There are two sure-fire ways to get me to come and have a look at your game during a conference: have an interesting premise or offer me sweets, and indie studio Dreadbit Games knocked it out of the park. “A skill-based, acrobatic shooter without aiming” took care of the premise side of things and a jar of Werther’s Originals sealed the deal on the sweet side so off I popped to check out Seraph. At the booth I was given a brief introduction from Daniel Leaver, founder of Dreadbit Games, a studio with just one full-time employee. However, Dreadbit works on the ethos of bringing in the right people at the right time, so whilst Daniel does the heavy lifting, in reality Dreadbit and their games are a collaborative effort from people around the world and their latest creation is Seraph.
Seraph is a 2D, side-scrolling action platformer about an angel trapped in a human host, who must restore her lost power and escape a demon-infested prison. Seraph was born out of love for stylistic action movies like The Matrix and Equilibrium, where the shooting of the dudes is far less important than how cool you look doing it. To that end, the titular character Seraph will automatically aim her weapons if you hold the fire button. The immediate assumption is that this turns Seraph into the easiest video game of all time, but in reality you’ll still have your work cut out for you. Rather than making it a breeze, the auto-aiming allows you to concentrate on mobility as you dodge, double jump and blink your way around the map to evade enemy fire. Seraph will choose her own targets based on the type of weapon she has equipped and their proximity to her, so if she has her dual pistols equipped and enemies either side of her, she will split her fire between the two targets. There is an immense level of satisfaction to this mechanic, bringing back feelings of classic character action games like Devil May Cry where just a few button presses make you feel like a wizard with a controller. Seraph is game that empowers the player, making you feel like an absolute badass as you blast your way through the hordes of foes it levels at you.

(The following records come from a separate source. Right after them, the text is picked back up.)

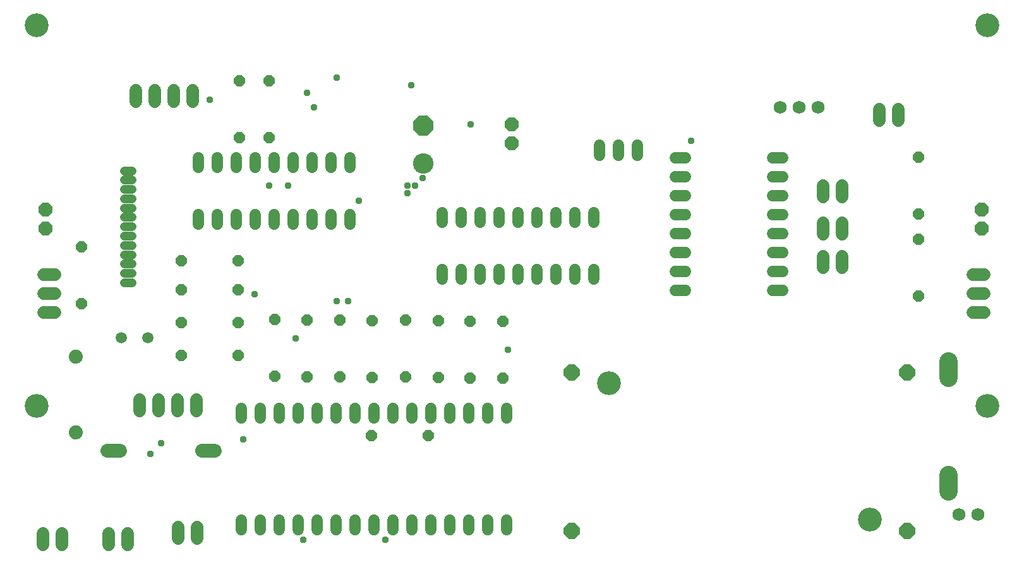
<source format=gbr>
G04 EAGLE Gerber RS-274X export*
G75*
%MOMM*%
%FSLAX34Y34*%
%LPD*%
%INSoldermask Bottom*%
%IPPOS*%
%AMOC8*
5,1,8,0,0,1.08239X$1,22.5*%
G01*
%ADD10C,3.203200*%
%ADD11C,1.727200*%
%ADD12C,1.727200*%
%ADD13C,1.524000*%
%ADD14C,2.743200*%
%ADD15P,2.969212X8X112.500000*%
%ADD16C,1.511200*%
%ADD17P,1.649562X8X112.500000*%
%ADD18P,1.649562X8X202.500000*%
%ADD19C,1.211200*%
%ADD20P,2.034460X8X292.500000*%
%ADD21P,1.649562X8X292.500000*%
%ADD22P,2.309387X8X202.500000*%
%ADD23C,1.879600*%
%ADD24C,1.879600*%
%ADD25C,2.451100*%
%ADD26C,0.959600*%


D10*
X1155000Y62500D03*
X805000Y245000D03*
X37600Y725000D03*
X37600Y215000D03*
X1312600Y725000D03*
X1312600Y215000D03*
D11*
X1274400Y69300D03*
X1299800Y69300D03*
D12*
X72200Y44020D02*
X72200Y28780D01*
X46800Y28780D02*
X46800Y44020D01*
X159700Y43320D02*
X159700Y28080D01*
X134300Y28080D02*
X134300Y43320D01*
D13*
X894296Y547600D02*
X907504Y547600D01*
X907504Y522200D02*
X894296Y522200D01*
X894296Y496800D02*
X907504Y496800D01*
X907504Y471400D02*
X894296Y471400D01*
X894296Y446000D02*
X907504Y446000D01*
X907504Y420600D02*
X894296Y420600D01*
X894296Y395200D02*
X907504Y395200D01*
X907504Y369800D02*
X894296Y369800D01*
X1024296Y369800D02*
X1037504Y369800D01*
X1037504Y395200D02*
X1024296Y395200D01*
X1024296Y420600D02*
X1037504Y420600D01*
X1037504Y446000D02*
X1024296Y446000D01*
X1024296Y471400D02*
X1037504Y471400D01*
X1037504Y496800D02*
X1024296Y496800D01*
X1024296Y522200D02*
X1037504Y522200D01*
X1037504Y547600D02*
X1024296Y547600D01*
X667800Y211604D02*
X667800Y198396D01*
X642400Y198396D02*
X642400Y211604D01*
X617000Y211604D02*
X617000Y198396D01*
X591600Y198396D02*
X591600Y211604D01*
X566200Y211604D02*
X566200Y198396D01*
X540800Y198396D02*
X540800Y211604D01*
X515400Y211604D02*
X515400Y198396D01*
X490000Y198396D02*
X490000Y211604D01*
X464600Y211604D02*
X464600Y198396D01*
X439200Y198396D02*
X439200Y211604D01*
X413800Y211604D02*
X413800Y198396D01*
X388400Y198396D02*
X388400Y211604D01*
X363000Y211604D02*
X363000Y198396D01*
X337600Y198396D02*
X337600Y211604D01*
X312200Y211604D02*
X312200Y198396D01*
X312200Y61604D02*
X312200Y48396D01*
X337600Y48396D02*
X337600Y61604D01*
X363000Y61604D02*
X363000Y48396D01*
X388400Y48396D02*
X388400Y61604D01*
X413800Y61604D02*
X413800Y48396D01*
X439200Y48396D02*
X439200Y61604D01*
X464600Y61604D02*
X464600Y48396D01*
X490000Y48396D02*
X490000Y61604D01*
X515400Y61604D02*
X515400Y48396D01*
X540800Y48396D02*
X540800Y61604D01*
X566200Y61604D02*
X566200Y48396D01*
X591600Y48396D02*
X591600Y61604D01*
X617000Y61604D02*
X617000Y48396D01*
X642400Y48396D02*
X642400Y61604D01*
X667800Y61604D02*
X667800Y48396D01*
D14*
X555900Y539600D03*
D15*
X555900Y590400D03*
D16*
X151720Y306620D03*
X186720Y306620D03*
D12*
X62520Y390500D02*
X47280Y390500D01*
X47280Y365100D02*
X62520Y365100D01*
X62520Y339700D02*
X47280Y339700D01*
X1292380Y339900D02*
X1307620Y339900D01*
X1307620Y365300D02*
X1292380Y365300D01*
X1292380Y390700D02*
X1307620Y390700D01*
D17*
X357440Y254880D03*
X357440Y331080D03*
D18*
X308160Y370700D03*
X231960Y370700D03*
X308060Y326100D03*
X231860Y326100D03*
X307860Y282800D03*
X231660Y282800D03*
D17*
X400700Y254000D03*
X400700Y330200D03*
X444200Y253880D03*
X444200Y330080D03*
X487500Y253200D03*
X487500Y329400D03*
X532400Y253400D03*
X532400Y329600D03*
X576300Y252800D03*
X576300Y329000D03*
X619180Y252400D03*
X619180Y328600D03*
X662880Y251820D03*
X662880Y328020D03*
D18*
X308260Y409800D03*
X232060Y409800D03*
D12*
X196300Y622780D02*
X196300Y638020D01*
X221700Y638020D02*
X221700Y622780D01*
X247100Y622780D02*
X247100Y638020D01*
X170900Y638020D02*
X170900Y622780D01*
D13*
X254400Y471704D02*
X254400Y458496D01*
X279800Y458496D02*
X279800Y471704D01*
X305200Y471704D02*
X305200Y458496D01*
X330600Y458496D02*
X330600Y471704D01*
X356000Y471704D02*
X356000Y458496D01*
X381400Y458496D02*
X381400Y471704D01*
X406800Y471704D02*
X406800Y458496D01*
X432200Y458496D02*
X432200Y471704D01*
X457600Y471704D02*
X457600Y458496D01*
X457600Y534696D02*
X457600Y547904D01*
X432200Y547904D02*
X432200Y534696D01*
X406800Y534696D02*
X406800Y547904D01*
X381400Y547904D02*
X381400Y534696D01*
X356000Y534696D02*
X356000Y547904D01*
X330600Y547904D02*
X330600Y534696D01*
X305200Y534696D02*
X305200Y547904D01*
X279800Y547904D02*
X279800Y534696D01*
X254400Y534696D02*
X254400Y547904D01*
X581800Y398004D02*
X581800Y384796D01*
X607200Y384796D02*
X607200Y398004D01*
X632600Y398004D02*
X632600Y384796D01*
X658000Y384796D02*
X658000Y398004D01*
X683400Y398004D02*
X683400Y384796D01*
X708800Y384796D02*
X708800Y398004D01*
X734200Y398004D02*
X734200Y384796D01*
X759600Y384796D02*
X759600Y398004D01*
X785000Y398004D02*
X785000Y384796D01*
X785000Y460996D02*
X785000Y474204D01*
X759600Y474204D02*
X759600Y460996D01*
X734200Y460996D02*
X734200Y474204D01*
X708800Y474204D02*
X708800Y460996D01*
X683400Y460996D02*
X683400Y474204D01*
X658000Y474204D02*
X658000Y460996D01*
X632600Y460996D02*
X632600Y474204D01*
X607200Y474204D02*
X607200Y460996D01*
X581800Y460996D02*
X581800Y474204D01*
D19*
X165540Y530000D02*
X155460Y530000D01*
X155460Y517500D02*
X165540Y517500D01*
X165540Y505000D02*
X155460Y505000D01*
X155460Y492500D02*
X165540Y492500D01*
X165540Y480000D02*
X155460Y480000D01*
X155460Y467500D02*
X165540Y467500D01*
X165540Y455000D02*
X155460Y455000D01*
X155460Y442500D02*
X165540Y442500D01*
X165540Y430000D02*
X155460Y430000D01*
X155460Y417500D02*
X165540Y417500D01*
X165540Y405000D02*
X155460Y405000D01*
X155460Y392500D02*
X165540Y392500D01*
X165540Y380000D02*
X155460Y380000D01*
D20*
X50000Y477700D03*
X50000Y452300D03*
X1305000Y477700D03*
X1305000Y452300D03*
D21*
X98200Y428100D03*
X98200Y351900D03*
X1220000Y438100D03*
X1220000Y361900D03*
D22*
X755000Y47500D03*
X755000Y260000D03*
X1205000Y47500D03*
X1205000Y260000D03*
D11*
X1085400Y615000D03*
X1060000Y615000D03*
X1034600Y615000D03*
D23*
X149882Y155000D02*
X133118Y155000D01*
X260118Y155000D02*
X276882Y155000D01*
D24*
X90600Y280840D03*
X90600Y179240D03*
D12*
X1092300Y494880D02*
X1092300Y510120D01*
X1117700Y510120D02*
X1117700Y494880D01*
X1092300Y460120D02*
X1092300Y444880D01*
X1117700Y444880D02*
X1117700Y460120D01*
X1092300Y415120D02*
X1092300Y399880D01*
X1117700Y399880D02*
X1117700Y415120D01*
D25*
X1260000Y274940D02*
X1260000Y252461D01*
X1260000Y122540D02*
X1260000Y100061D01*
D12*
X1192700Y597380D02*
X1192700Y612620D01*
X1167300Y612620D02*
X1167300Y597380D01*
D13*
X842900Y564304D02*
X842900Y551096D01*
X792100Y551096D02*
X792100Y564304D01*
X817500Y564304D02*
X817500Y551096D01*
D20*
X675000Y592700D03*
X675000Y567300D03*
D21*
X1220000Y548100D03*
X1220000Y471900D03*
D12*
X227300Y52620D02*
X227300Y37380D01*
X252700Y37380D02*
X252700Y52620D01*
D17*
X310000Y574400D03*
X310000Y650600D03*
D21*
X350000Y650600D03*
X350000Y574400D03*
D18*
X563100Y175000D03*
X486900Y175000D03*
D12*
X176180Y208220D02*
X176180Y223460D01*
X201580Y223460D02*
X201580Y208220D01*
X226980Y208220D02*
X226980Y223460D01*
X252380Y223460D02*
X252380Y208220D01*
D26*
X400000Y635000D03*
X620000Y592500D03*
X455000Y355000D03*
X330000Y365000D03*
X470000Y490000D03*
X315000Y170000D03*
X540000Y645000D03*
X270000Y625000D03*
X440000Y655000D03*
X410000Y615000D03*
X205000Y165000D03*
X505000Y35000D03*
X190000Y150000D03*
X395000Y35000D03*
X440000Y355000D03*
X350000Y510000D03*
X375000Y510000D03*
X535000Y500000D03*
X535000Y510000D03*
X545000Y510000D03*
X555000Y520000D03*
X385000Y305000D03*
X915000Y570000D03*
X670000Y290000D03*
M02*

</source>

If you’re more of a watcher than a player then don’t worry: Seraph is not only great fun to play, but also to watch as commented on by our own Sam Foxall who sat behind me and watched as I slew hordes of demonic foes, backflipping off walls over the top of hell beasts to shoot them in the head. Recognising the potential of Seraph as a spectator sport as much as a game, Dreadbit are incorporating a Twitch mode, where viewers can vote between levels on whether to give the player a positive or negative modifier. It will always be negative, make no mistake but it almost creates a game in of itself as Twitch streamers try to bring down the valiant player.